I've actually used this fact in a related way, for wayfinding.
Old school Open-CV was able to see tracks well from an onboard monocular camera, but calibration and scale was annoying. Track width is accurate enough that I was able to use it to input a bunch of head-end video to map the tracks.
It was mostly just a modified edge detect where the tracks approximately would be. Once finding the tracks, you could automatically calculate the camera's height, lateral location, and angle.
My preferred one for EE folks is that reportedly the first Arduino boards (now 20 years old?) had a mistake in their eCAD where the second pair of headers was 0.05 instead of 0.1" apart. But it was too late by the time they caught it. And now, 20 years later, even high end microcontroller boards ship with that same gap to be compatible.
Lookup why torpedo's are almost universally 21" in diameter. The short version: because that was how big they were last time. There is no reason beyond 21" being usrd once upon a time and nobody wanting to break from it and have the old torpedos not work in the new boats.
There are a few standards for rail-line widths. I know the US is on one standard (I think the narrow width lines died out almost 100 years ago at this point).

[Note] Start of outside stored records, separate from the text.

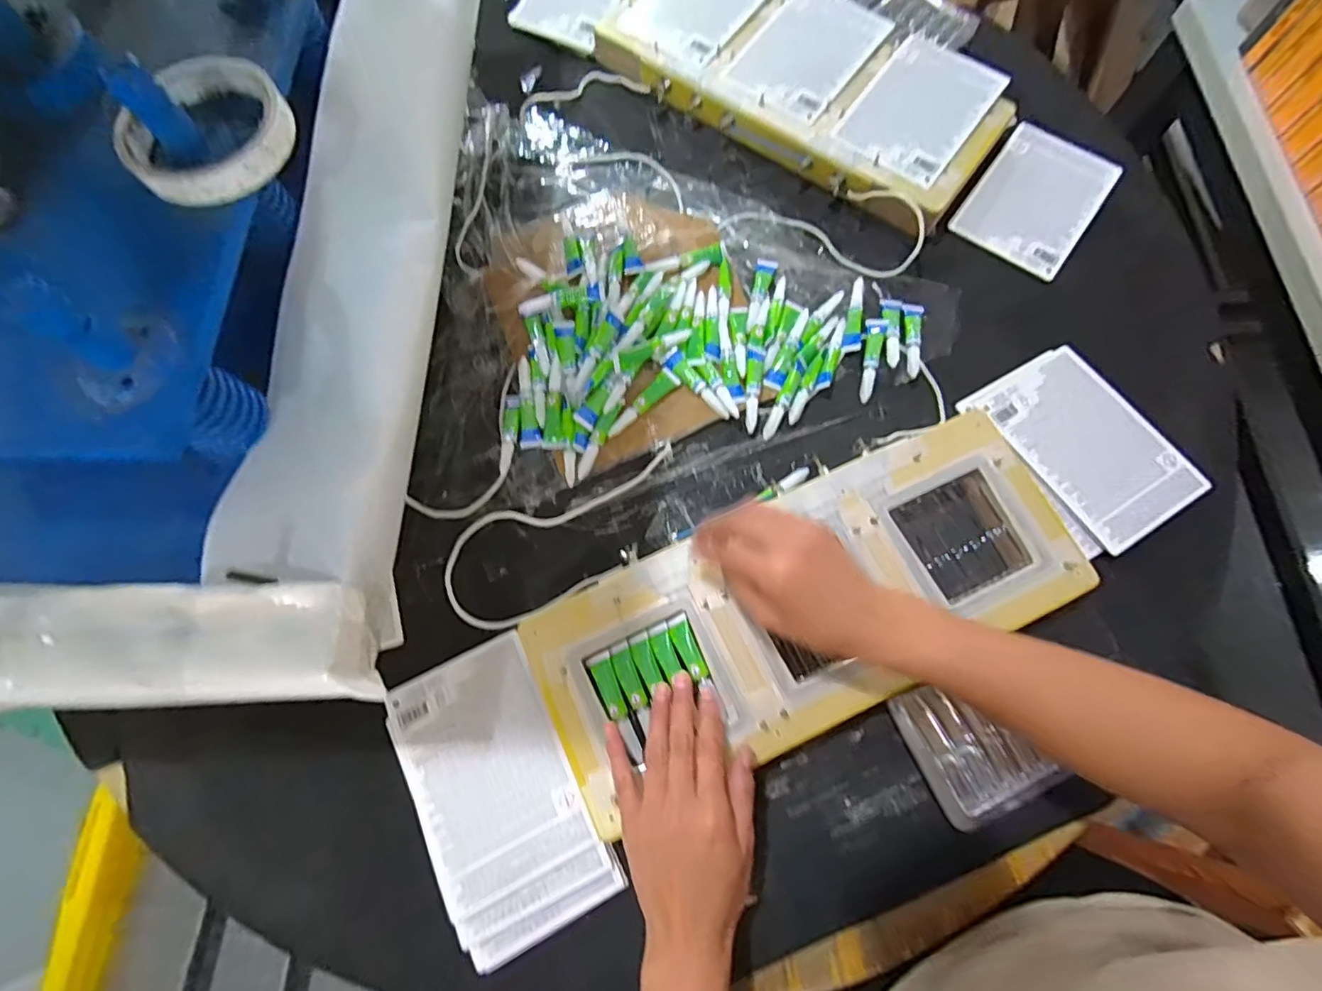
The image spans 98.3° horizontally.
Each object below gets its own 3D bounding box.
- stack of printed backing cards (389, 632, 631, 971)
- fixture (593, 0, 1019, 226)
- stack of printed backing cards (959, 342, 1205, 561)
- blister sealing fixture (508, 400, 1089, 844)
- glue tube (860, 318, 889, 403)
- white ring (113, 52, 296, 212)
[{"bbox_3d":[-0.124,0.221,0.431,0.116,0.016,0.207,-27,73,-8],"label":"stack of printed backing cards"},{"bbox_3d":[0.154,-0.454,0.620,0.425,0.050,0.214,35,75,11],"label":"fixture"},{"bbox_3d":[0.374,-0.044,0.512,0.120,0.019,0.177,-30,73,-7],"label":"stack of printed backing cards"},{"bbox_3d":[0.114,0.078,0.446,0.421,0.022,0.166,-22,73,-7],"label":"blister sealing fixture"},{"bbox_3d":[0.196,-0.130,0.535,0.018,0.010,0.082,16,72,6],"label":"glue tube"},{"bbox_3d":[-0.258,-0.206,0.322,0.083,0.021,0.086,0,72,1],"label":"white ring"}]

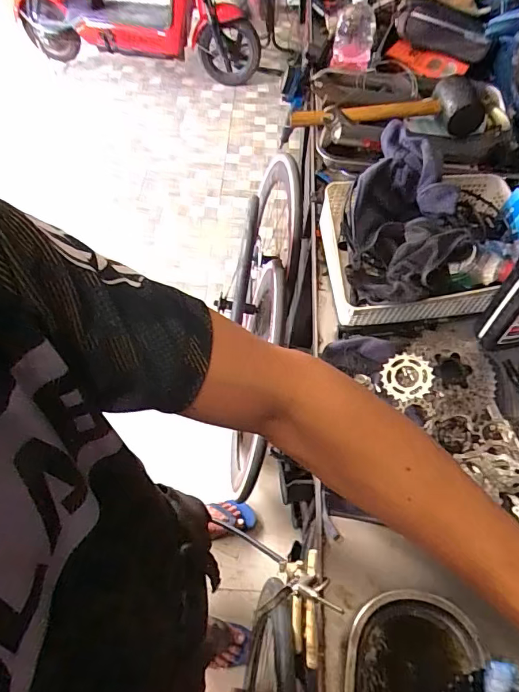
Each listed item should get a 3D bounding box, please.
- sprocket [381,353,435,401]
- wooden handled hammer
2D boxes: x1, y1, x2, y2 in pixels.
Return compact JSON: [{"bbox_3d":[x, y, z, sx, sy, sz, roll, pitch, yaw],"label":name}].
[{"bbox_3d":[0.222,0.046,0.656,0.072,0.006,0.069,-4,78,21],"label":"sprocket"},{"bbox_3d":[0.228,-0.417,0.791,0.336,0.077,0.096,-3,59,-1],"label":"wooden handled hammer"}]

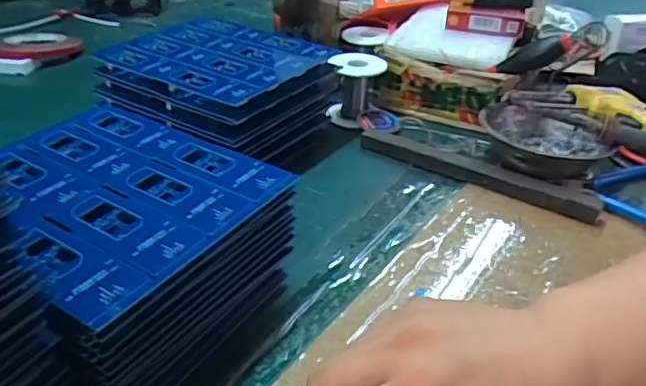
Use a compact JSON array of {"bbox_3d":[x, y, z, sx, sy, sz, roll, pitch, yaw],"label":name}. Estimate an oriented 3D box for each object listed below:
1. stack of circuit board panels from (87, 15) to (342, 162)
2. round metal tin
[{"bbox_3d":[-0.098,-0.097,0.574,0.205,0.092,0.170,22,39,28],"label":"stack of circuit board panels"},{"bbox_3d":[0.215,-0.055,0.552,0.117,0.047,0.116,6,34,7],"label":"round metal tin"}]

I know that Europe has two, or maybe more.
A popular legend that has circulated since at least 1937[8] traces the origin of the 1,435 mm (4 ft 8+1⁄2 in) gauge even further back than the coalfields of northern England, pointing to the evidence of rutted roads marked by chariot wheels dating from the Roman Empire.[a][9] Snopes categorised this legend as "false", but commented that it "is perhaps more fairly labeled as 'Partly true, but for trivial and unremarkable reasons.'"[10] The historical tendency to place the wheels of horse-drawn vehicles around 5 ft (1,524 mm) apart probably derives from the width needed to fit a carthorse in between the shafts.[10] Research, however, has been undertaken to support the hypothesis that "the origin of the standard gauge of the railway might result from an interval of wheel ruts of prehistoric ancient carriages".[11]